Ce n'est pas moi

Intéressante version judiciaire du Je est un Autre ...enfin pas complètement.

Candidat socialiste aux présidentielles de 2002, Lionel Jospin, avait dit de Jacques Chirac qu'il était «vieilli, usé, fatigué» dans un avion qui le ramenait de la Réunion. Ces mots étant parus dans la presse, il s'était excusé, tout en reprochant aux journalistes de les avoir rapportés. «Puisque c'est devenu un fait politique et que cela a été compris comme ça, je veux dire très simplement que je suis désolé que ça ait été entendu de cette façon, parce que ce n'est pas moi, ça ne me ressemble pas», avait-t-il déclaré.

A son procès, tout en aveux successifs, Jérôme Cahuzac, suivant en cela une vieille ficelle pasquaïenne, lance, pour essayer de se dédouaner au passage,  une  nouvelle affaire dans l'affaire ..."Il serait en réalité un rocardien passionné qui, pour soutenir l’ambition présidentielle de son héros, aurait accepté de se dévouer jusqu’au martyre. Qui, par conviction militante, aurait pris le risque d’ouvrir en toute illégalité, en 1992, un compte en Suisse pour y abriter un trésor de guerre destiné à Michel Rocard, après avoir convaincu les laboratoires pharmaceutiques de l’alimenter" (Pascale Robert Diard : Le Monde du 6-9-2016.)

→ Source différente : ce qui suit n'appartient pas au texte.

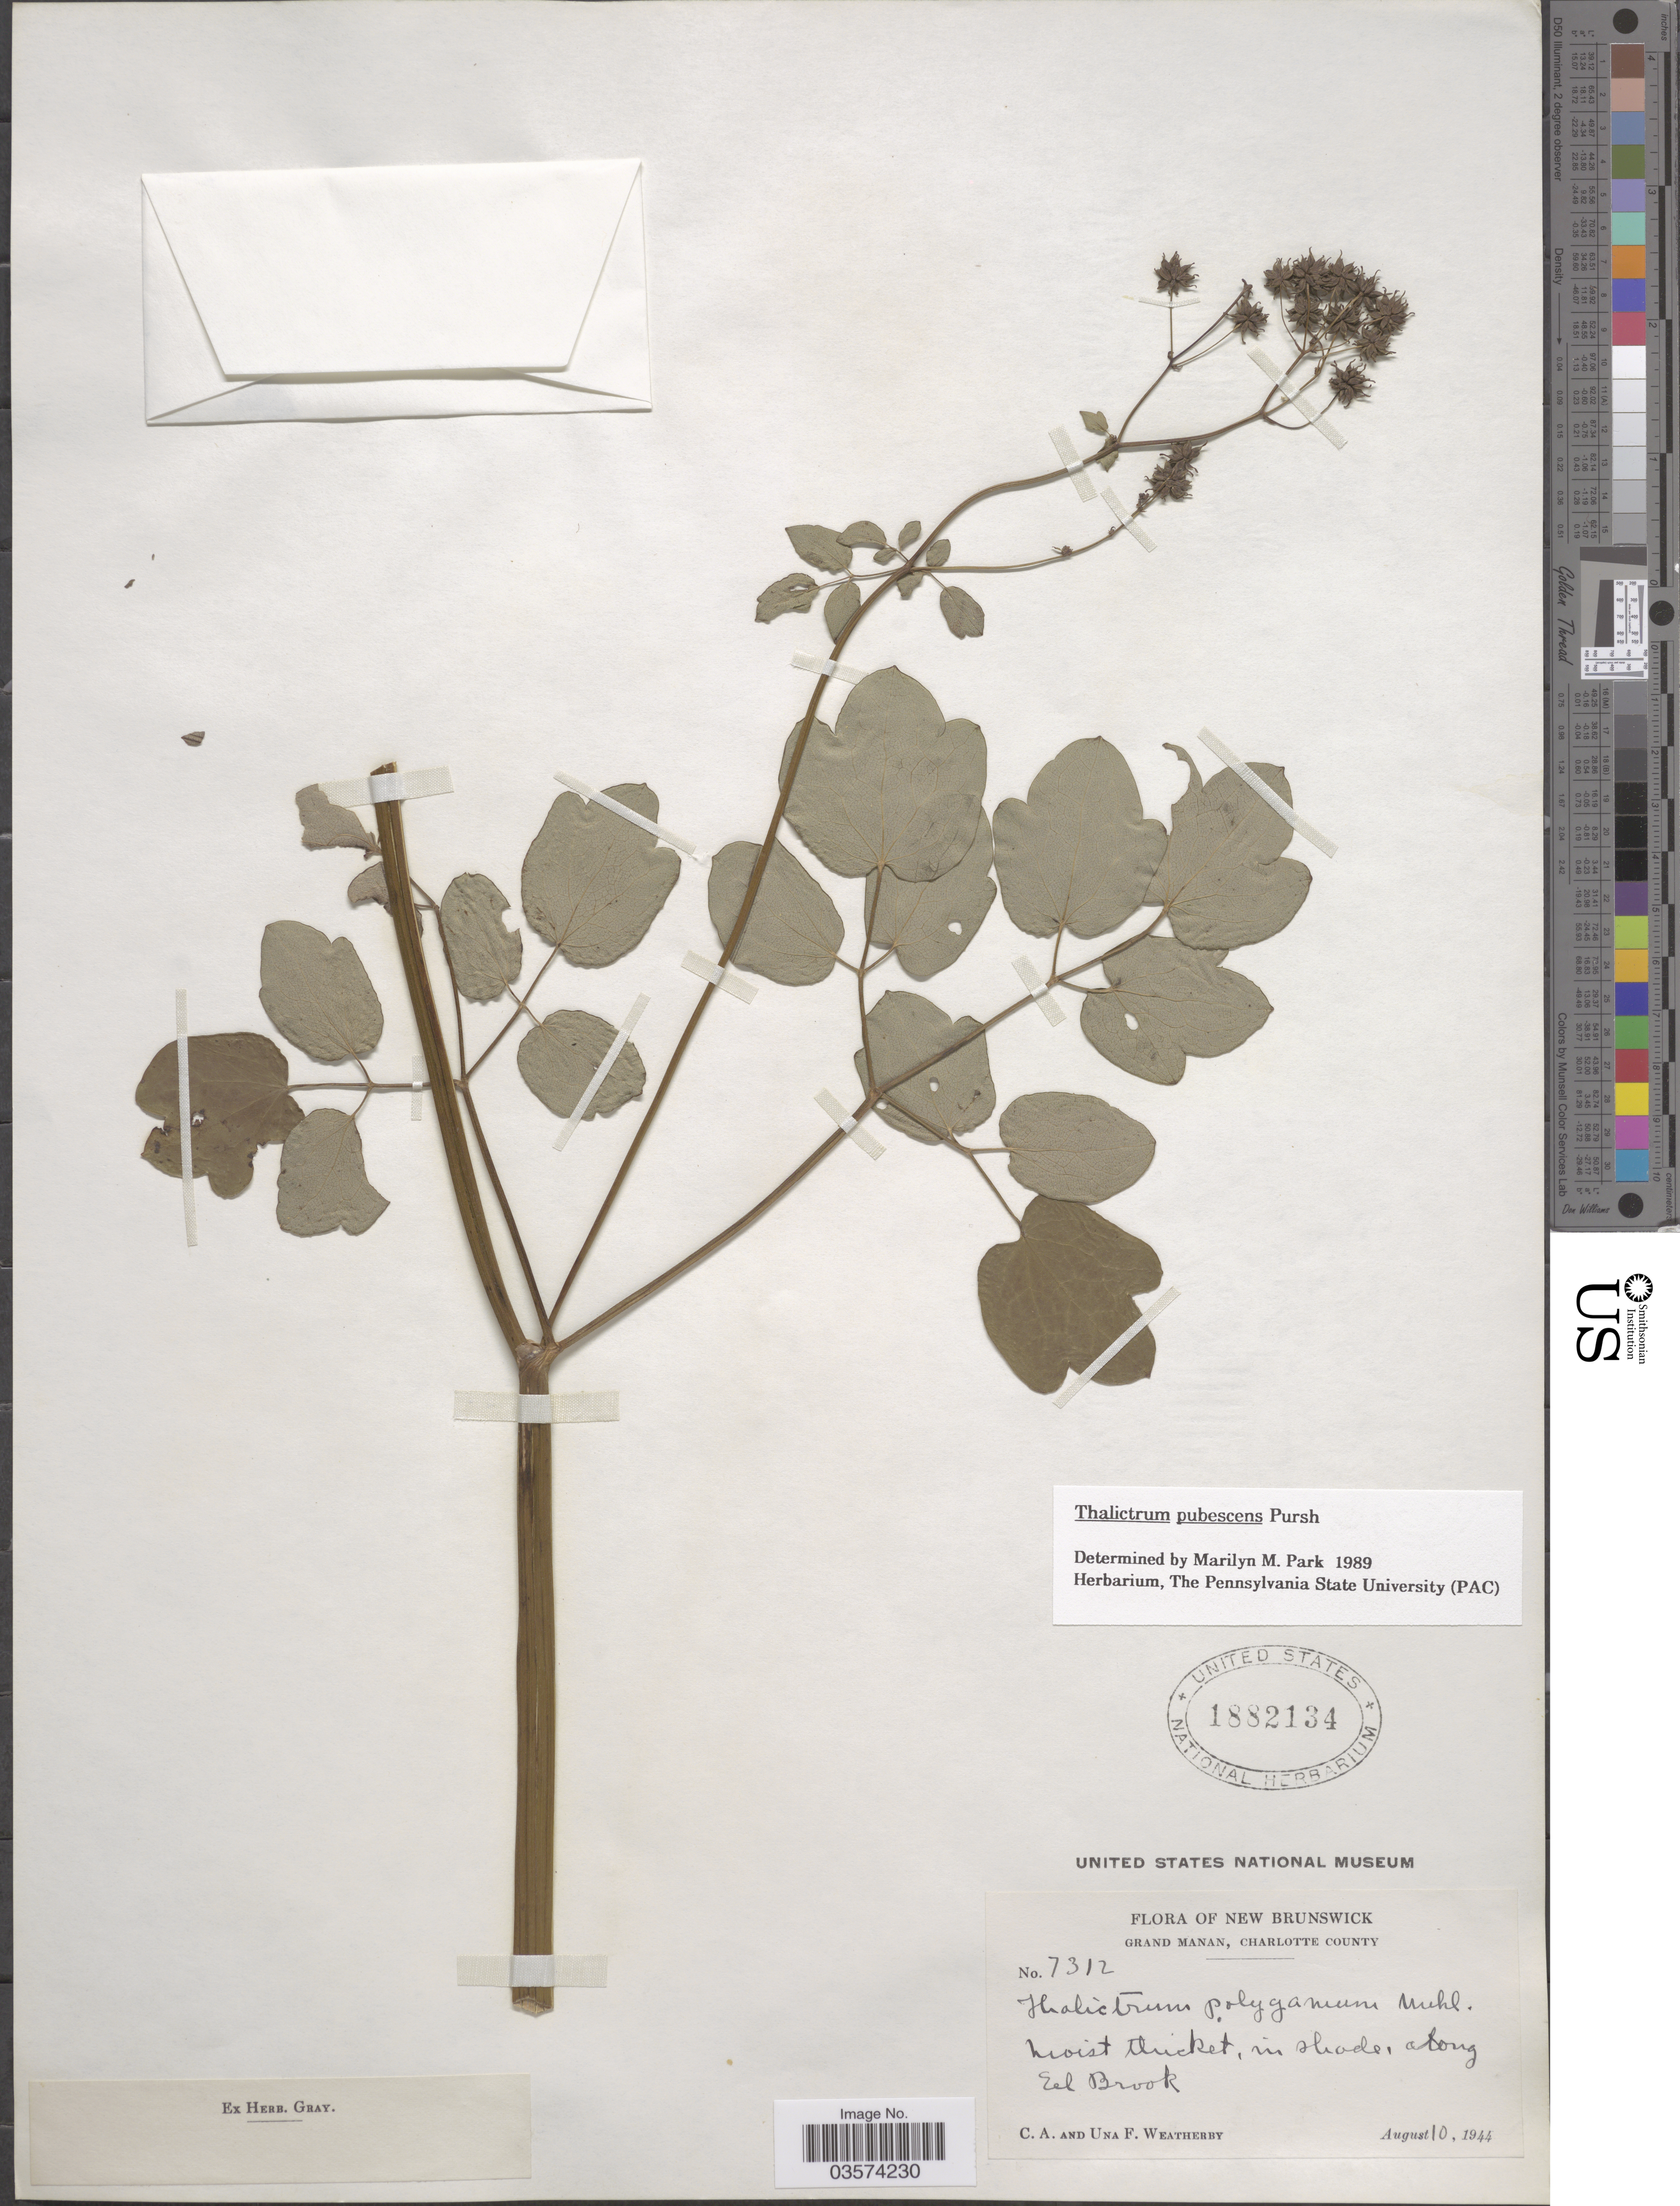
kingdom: Plantae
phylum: Tracheophyta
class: Magnoliopsida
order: Ranunculales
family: Ranunculaceae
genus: Thalictrum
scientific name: Thalictrum pubescens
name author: Pursh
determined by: Park, Marilyn Marqueen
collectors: C. A. Weatherby & U. Weatherby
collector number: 7312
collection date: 1944-08-10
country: Canada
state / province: New Brunswick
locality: Grand Manan, Charlotte County. Along Eel Brook.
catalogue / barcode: US 1882134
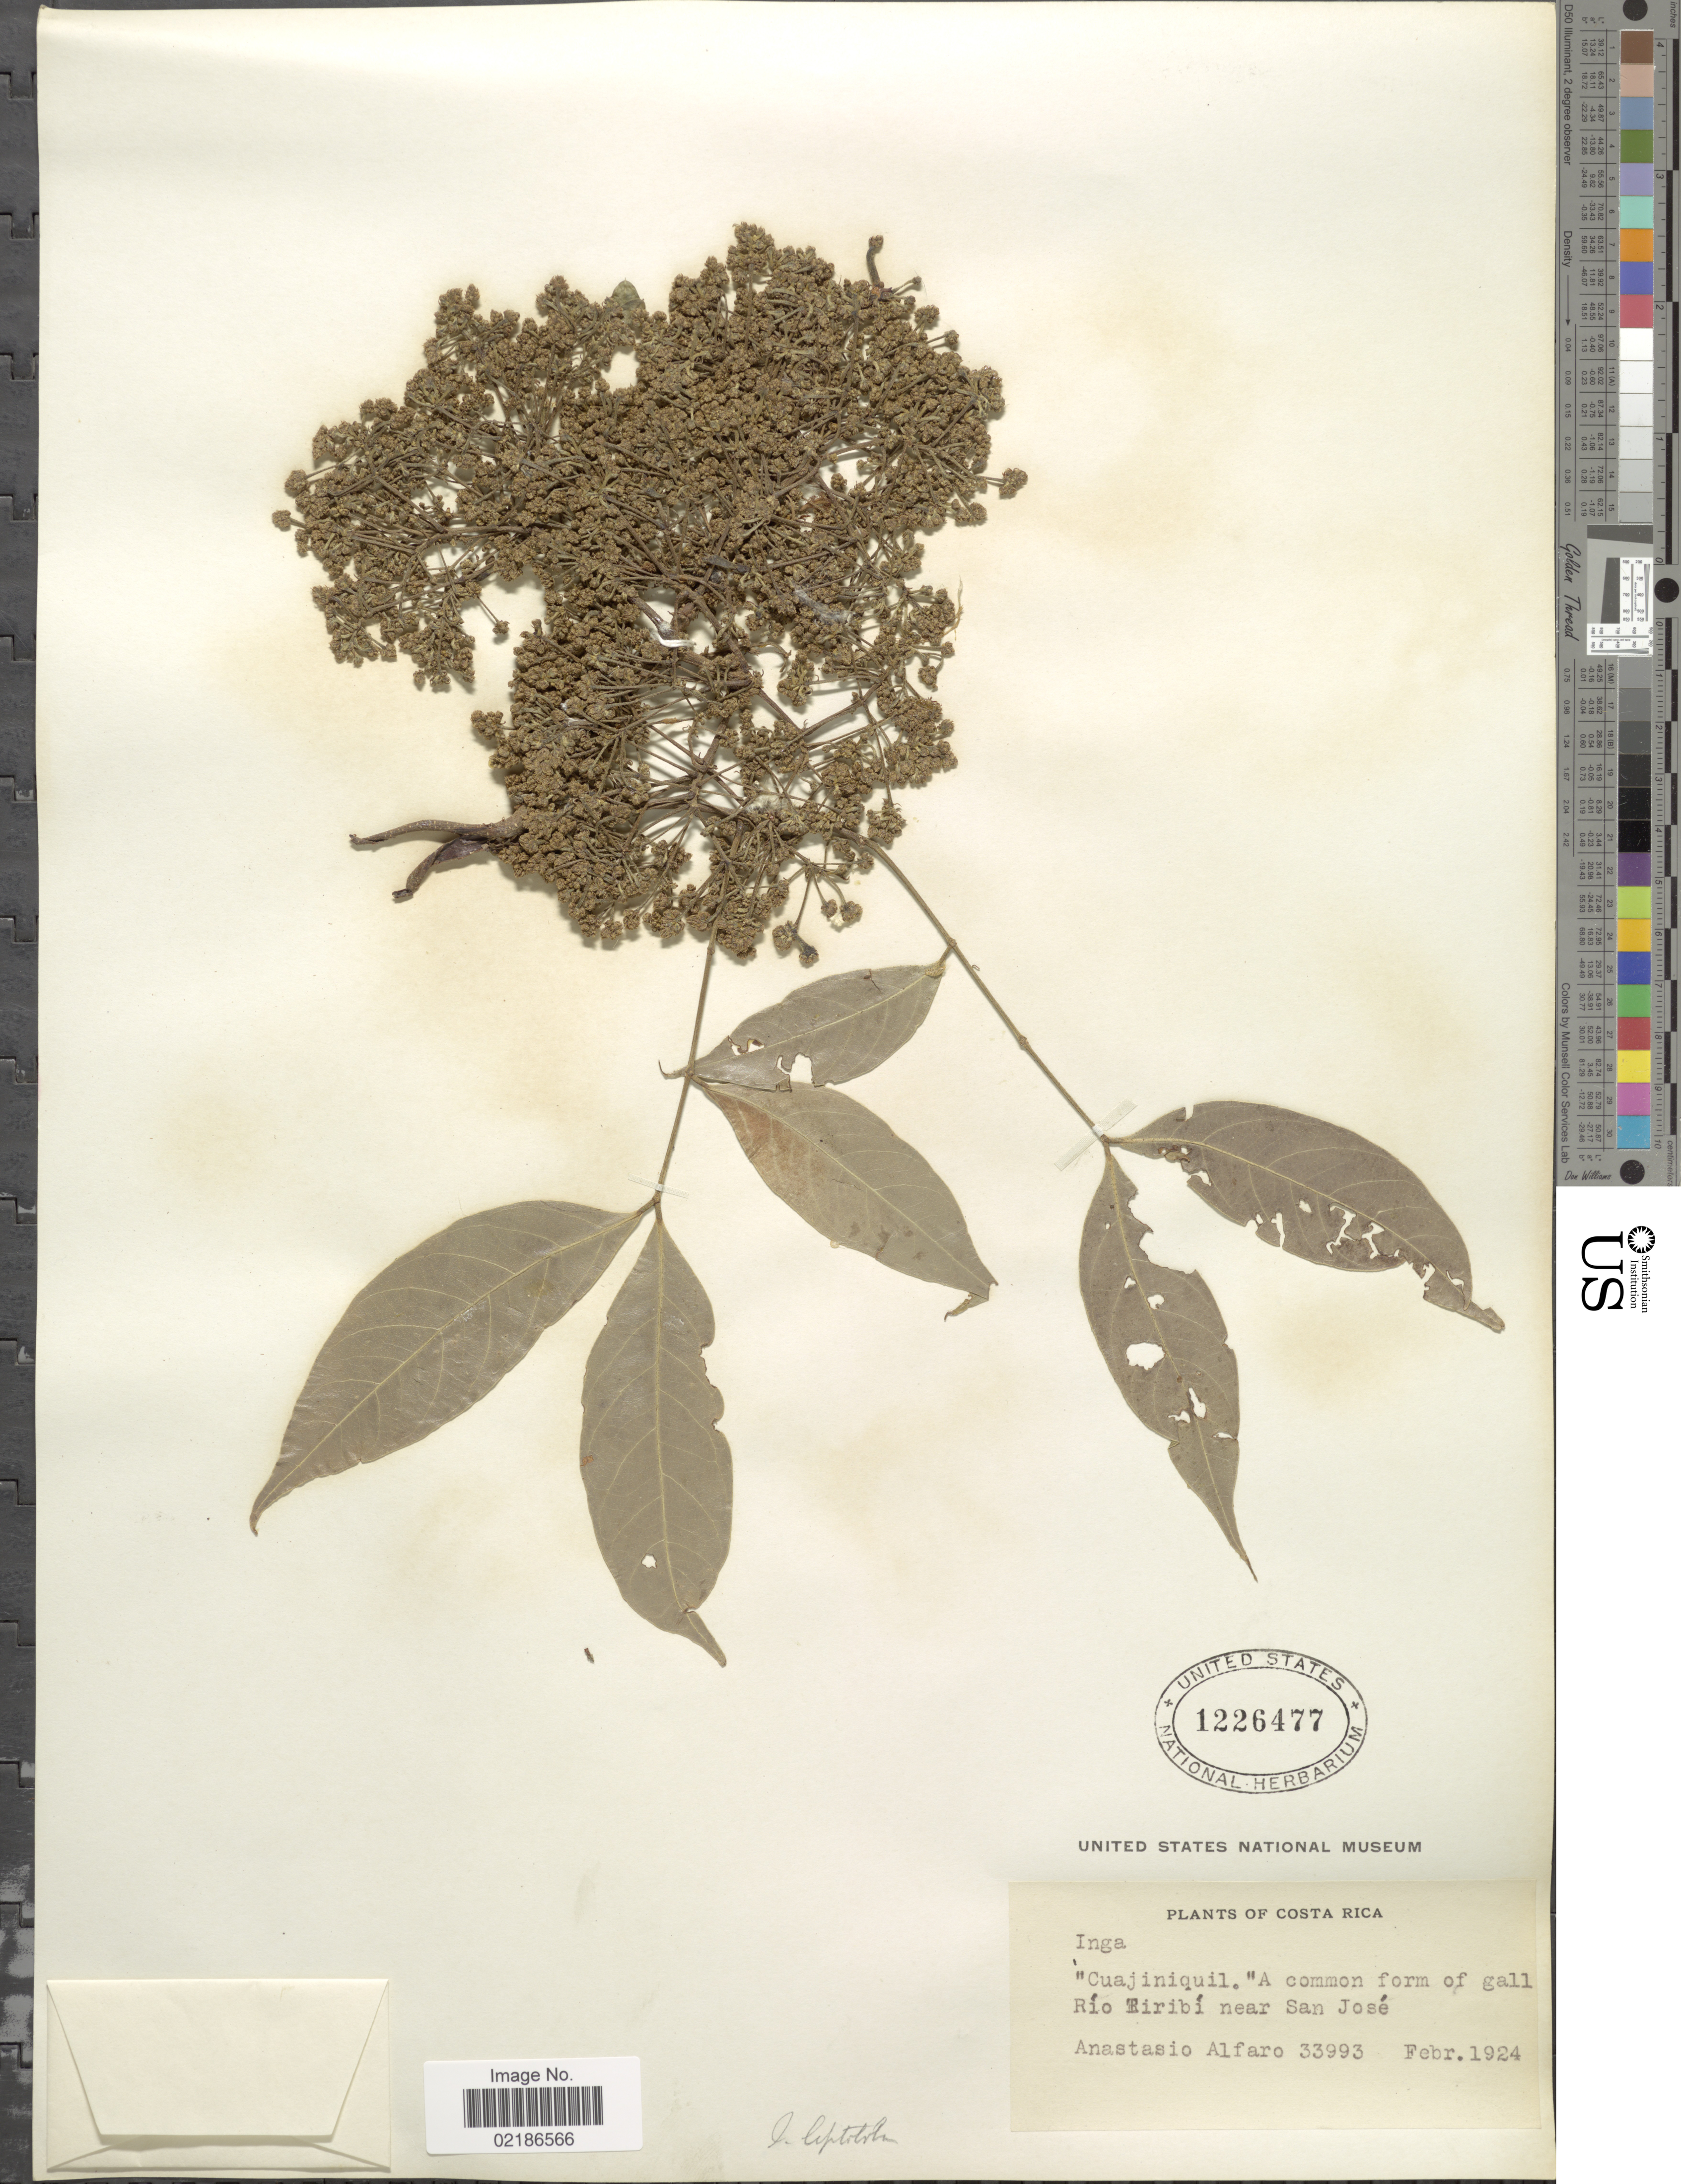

"Je suis convaincu que Michel Rocard a ignoré tout cela. Je n’en ai jamais parlé avec lui et je ne l’ai jamais entendu s’enquérir des modalités de financement"  ajoute - t - il . Phrase ambiguë s'il en est qui, dans la bouche d'un homme en délicatesse avec la vérité, suggère exactement le contraire. Michel Rocard n'est plus là pour lui répondre.  Mais, au fil de la deuxième journée du procès, la fable semble tourner un peu court. Alors, s’apitoyant sur lui-même, il lâche : "J’espérais que cette part de moi ne serait jamais révélée. Oui, je l’ai fait. Mais cette part n’est pas tout moi. Je ne suis pas que ça !"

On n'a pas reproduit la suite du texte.